> What the task requires
With the pictures left out, repeat every entry that follows exactly.

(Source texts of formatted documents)
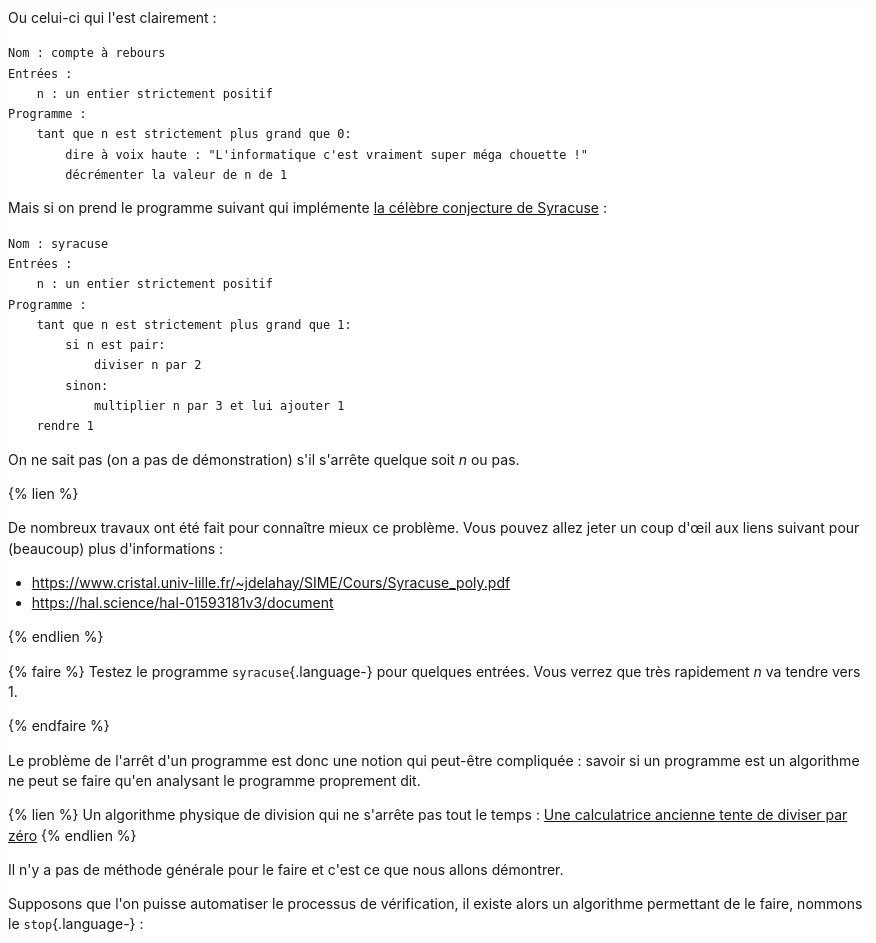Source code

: Ou celui-ci qui l'est clairement :

```text
Nom : compte à rebours
Entrées :
    n : un entier strictement positif
Programme :
    tant que n est strictement plus grand que 0:
        dire à voix haute : "L'informatique c'est vraiment super méga chouette !"
        décrémenter la valeur de n de 1
```

Mais si on prend le programme suivant qui implémente [la célèbre conjecture de Syracuse](https://fr.wikipedia.org/wiki/Conjecture_de_Syracuse) :

```text
Nom : syracuse
Entrées :
    n : un entier strictement positif
Programme :
    tant que n est strictement plus grand que 1:
        si n est pair:
            diviser n par 2
        sinon:
            multiplier n par 3 et lui ajouter 1
    rendre 1
```

On ne sait pas (on a pas de démonstration) s'il s'arrête quelque soit $n$ ou pas.

{% lien %}

De nombreux travaux ont été fait pour connaître mieux ce problème. Vous pouvez allez jeter un coup d'œil aux liens suivant pour (beaucoup) plus d'informations :

- <https://www.cristal.univ-lille.fr/~jdelahay/SIME/Cours/Syracuse_poly.pdf>
- <https://hal.science/hal-01593181v3/document>

{% endlien %}

{% faire %}
Testez le programme `syracuse`{.language-} pour quelques entrées. Vous verrez que très rapidement $n$ va tendre vers 1.

{% endfaire %}

Le problème de l'arrêt d'un programme est donc une notion qui peut-être compliquée : savoir si un programme est un algorithme ne peut se faire qu'en analysant le programme proprement dit.

{% lien %}
Un algorithme physique de division qui ne s'arrête pas tout le temps :
[Une calculatrice ancienne tente de diviser par zéro](https://www.youtube.com/watch?v=JU9ICaPZUCg)
{% endlien %}

Il n'y a pas de méthode générale pour le faire et c'est ce que nous allons démontrer.

Supposons que l'on puisse automatiser le processus de vérification, il existe alors un algorithme permettant de le faire, nommons le `stop`{.language-} :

> Worked solution
Source code

: Ou celui-ci qui l'est clairement :

```text
Nom : compte à rebours
Entrées :
    n : un entier strictement positif
Programme :
    tant que n est strictement plus grand que 0:
        dire à voix haute : "L'informatique c'est vraiment super méga chouette !"
        décrémenter la valeur de n de 1
```

Mais si on prend le programme suivant qui implémente [la célèbre conjecture de Syracuse](https://fr.wikipedia.org/wiki/Conjecture_de_Syracuse) :

```text
Nom : syracuse
Entrées :
    n : un entier strictement positif
Programme :
    tant que n est strictement plus grand que 1:
        si n est pair:
            diviser n par 2
        sinon:
            multiplier n par 3 et lui ajouter 1
    rendre 1
```

On ne sait pas (on a pas de démonstration) s'il s'arrête quelque soit $n$ ou pas.

{% lien %}

De nombreux travaux ont été fait pour connaître mieux ce problème. Vous pouvez allez jeter un coup d'œil aux liens suivant pour (beaucoup) plus d'informations :

- <https://www.cristal.univ-lille.fr/~jdelahay/SIME/Cours/Syracuse_poly.pdf>
- <https://hal.science/hal-01593181v3/document>

{% endlien %}

{% faire %}
Testez le programme `syracuse`{.language-} pour quelques entrées. Vous verrez que très rapidement $n$ va tendre vers 1.

{% endfaire %}

Le problème de l'arrêt d'un programme est donc une notion qui peut-être compliquée : savoir si un programme est un algorithme ne peut se faire qu'en analysant le programme proprement dit.

{% lien %}
Un algorithme physique de division qui ne s'arrête pas tout le temps :
[Une calculatrice ancienne tente de diviser par zéro](https://www.youtube.com/watch?v=JU9ICaPZUCg)
{% endlien %}

Il n'y a pas de méthode générale pour le faire et c'est ce que nous allons démontrer.

Supposons que l'on puisse automatiser le processus de vérification, il existe alors un algorithme permettant de le faire, nommons le `stop`{.language-} :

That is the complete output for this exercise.